L’« interdiction quinquennale » est assortie d’une exception limitée permettant aux anciens titulaires d’une charge publique désignée qui sont à l’emploi d’une personne morale d’exercer des activités de lobbying à la condition que celles-ci ne constituent pas une « part importante » de celles qu’ils exercent au nom de leur employeur. Auparavant, le Commissariat tenait compte de « la règle du 20 % » pour calculer ce qui constituait une part importante des activités de l’employé. Le Commissariat appliquera désormais la nouvelle interprétation fondée sur huit heures à compter du 19 janvier 2026.

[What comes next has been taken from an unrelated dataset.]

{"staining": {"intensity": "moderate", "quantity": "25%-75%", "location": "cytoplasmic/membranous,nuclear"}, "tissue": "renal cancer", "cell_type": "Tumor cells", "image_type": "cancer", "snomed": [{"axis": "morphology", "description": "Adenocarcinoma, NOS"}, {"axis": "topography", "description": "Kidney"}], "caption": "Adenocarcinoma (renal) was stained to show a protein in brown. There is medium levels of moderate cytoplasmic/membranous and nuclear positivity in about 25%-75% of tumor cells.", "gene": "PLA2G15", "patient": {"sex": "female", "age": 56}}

Dans son bulletin d’interprétation, le Commissariat confirme qu’il continuera d’appliquer la « règle du 20 % » aux employés embauchés avant le 16 juillet 2025. Quant aux employés entrant en fonction à partir du 16 juillet 2025, le Commissariat appliquera la « règle du 20 % » jusqu’au 19 janvier 2025, puis la « règle des huit heures » par la suite.
Conclusion
L’incidence de cette nouvelle interprétation n’est pas négligeable. Pour les employés salariés, ceci équivaut à une réduction de 75 % du seuil nécessitant un enregistrement. Les personnes morales et les organisations qui entretiennent des relations avec le gouvernement fédéral ont tout intérêt à planifier de manière proactive leurs communications avec les titulaires d’une charge publique fédérale et le temps de préparation connexe et à assurer un suivi à cet égard en partant du principe qu’une personne morale ou une organisation qui ne s’enregistre pas auprès du Commissariat doit être en mesure de démontrer clairement pourquoi elle n’atteint pas le seuil nécessitant un enregistrement. Un défaut d’enregistrement peut entraîner des amendes pouvant aller jusqu’à 50 000 $ pour une première infraction.

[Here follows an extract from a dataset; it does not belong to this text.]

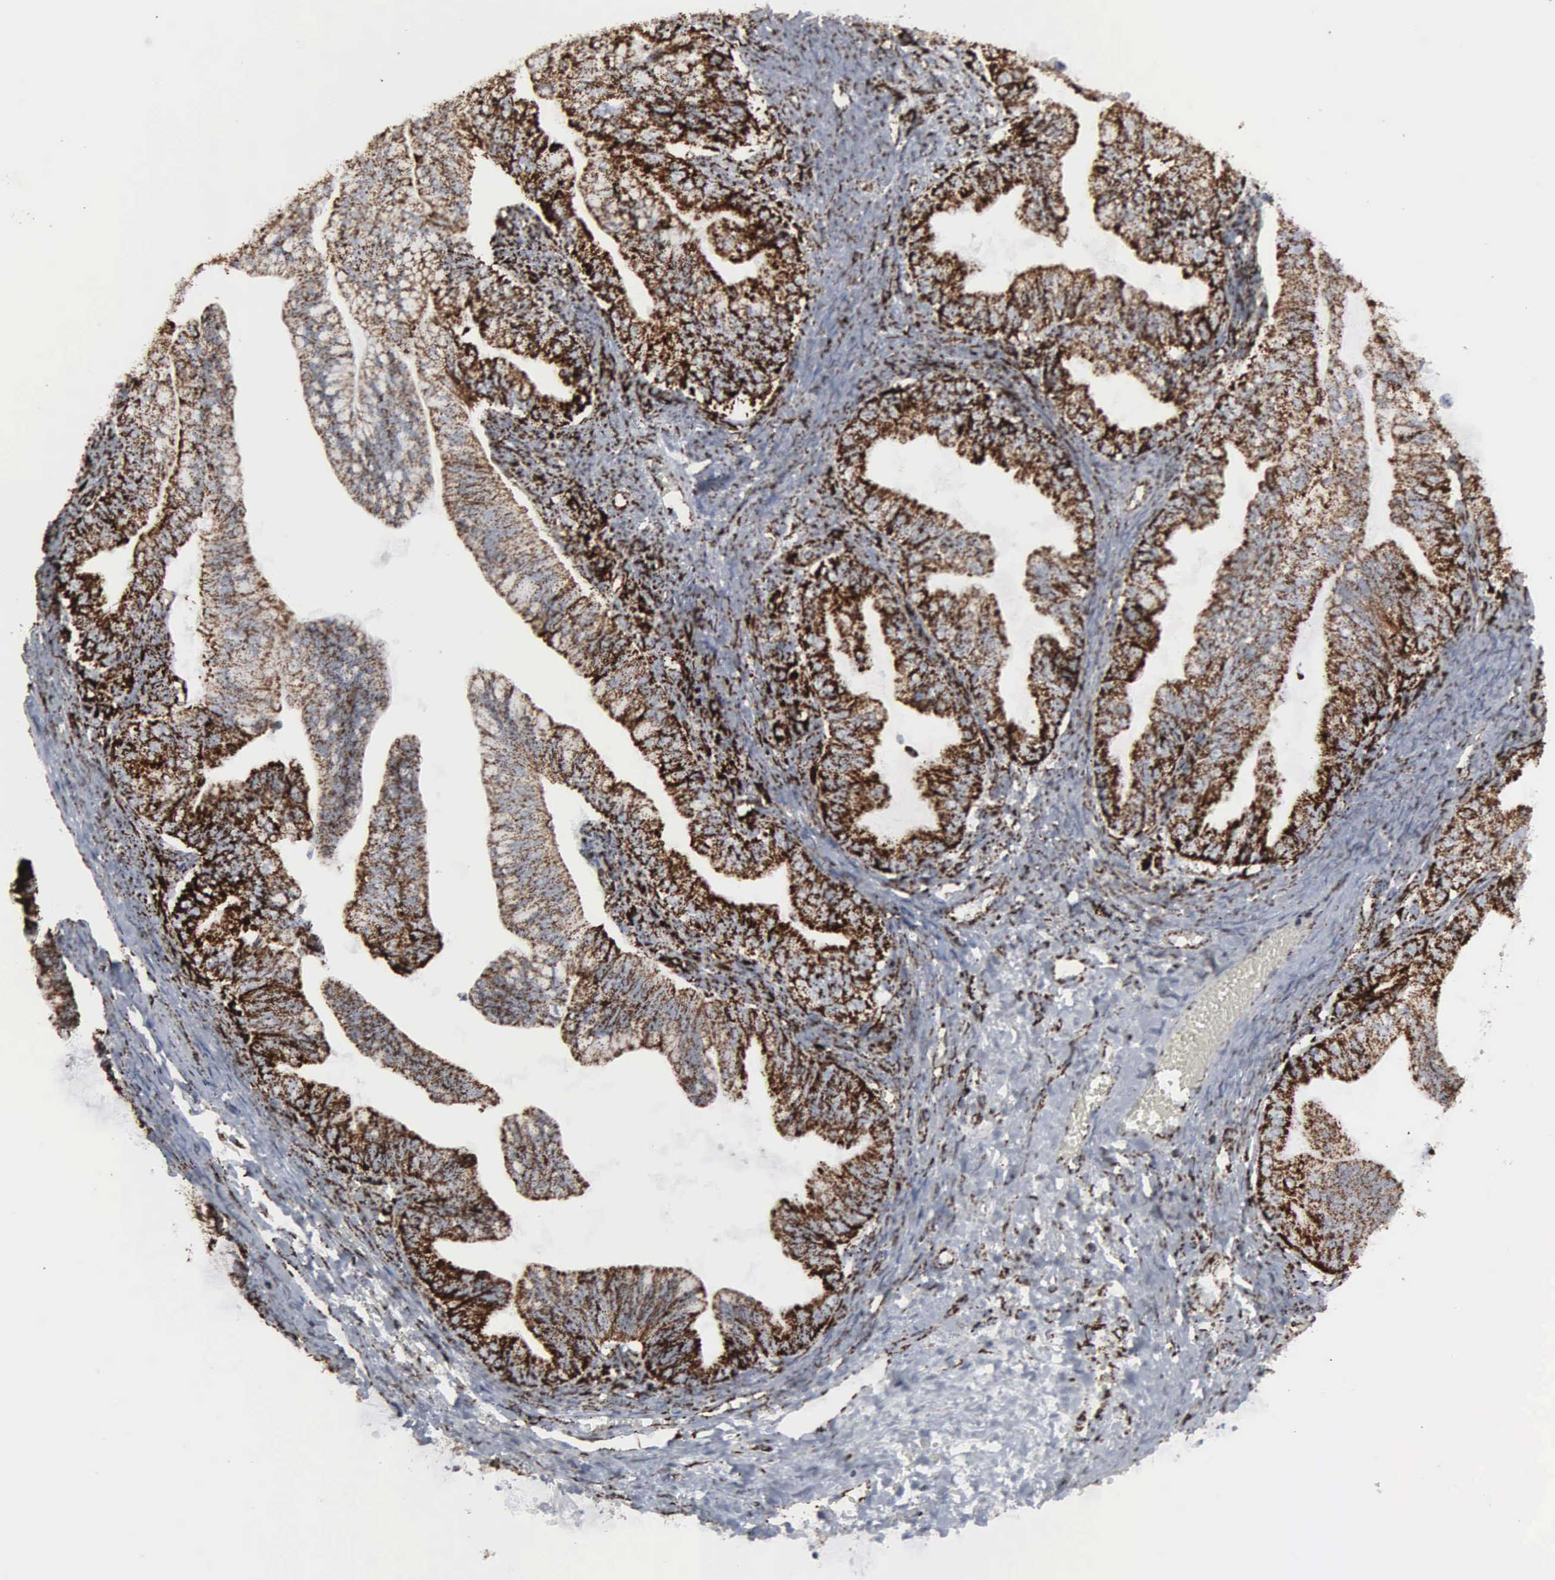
{"staining": {"intensity": "strong", "quantity": ">75%", "location": "cytoplasmic/membranous"}, "tissue": "ovarian cancer", "cell_type": "Tumor cells", "image_type": "cancer", "snomed": [{"axis": "morphology", "description": "Cystadenocarcinoma, mucinous, NOS"}, {"axis": "topography", "description": "Ovary"}], "caption": "IHC of human ovarian mucinous cystadenocarcinoma displays high levels of strong cytoplasmic/membranous positivity in approximately >75% of tumor cells.", "gene": "HSPA9", "patient": {"sex": "female", "age": 36}}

De même, en ce qui concerne les anciens titulaires d’une charge publique désignée, la nouvelle interprétation pose un risque accru de non-conformité et de sanctions potentielles. Outre le suivi assuré par leur employeur, les anciens titulaires d’une charge publique désignée ont intérêt à faire, de leur propre initiative, un suivi rigoureux à l’égard de toutes leurs communications avec les titulaires d’une charge publique et du temps de préparation connexe investi pendant la période d’« interdiction quinquennale » à laquelle ils sont astreints. Les personnes morales devraient également prendre acte du nouveau seuil abaissé suivant la « règle des huit heures » qui s’applique eu égard à l’exemption de l’interdiction d’exercer des activités de lobbying lorsqu’elles embauchent d’anciens titulaires d’une charge publique désignée.
Les auteurs tiennent à remercier Catherine Héroux, étudiante, pour son aide dans la préparation de la présente actualité juridique.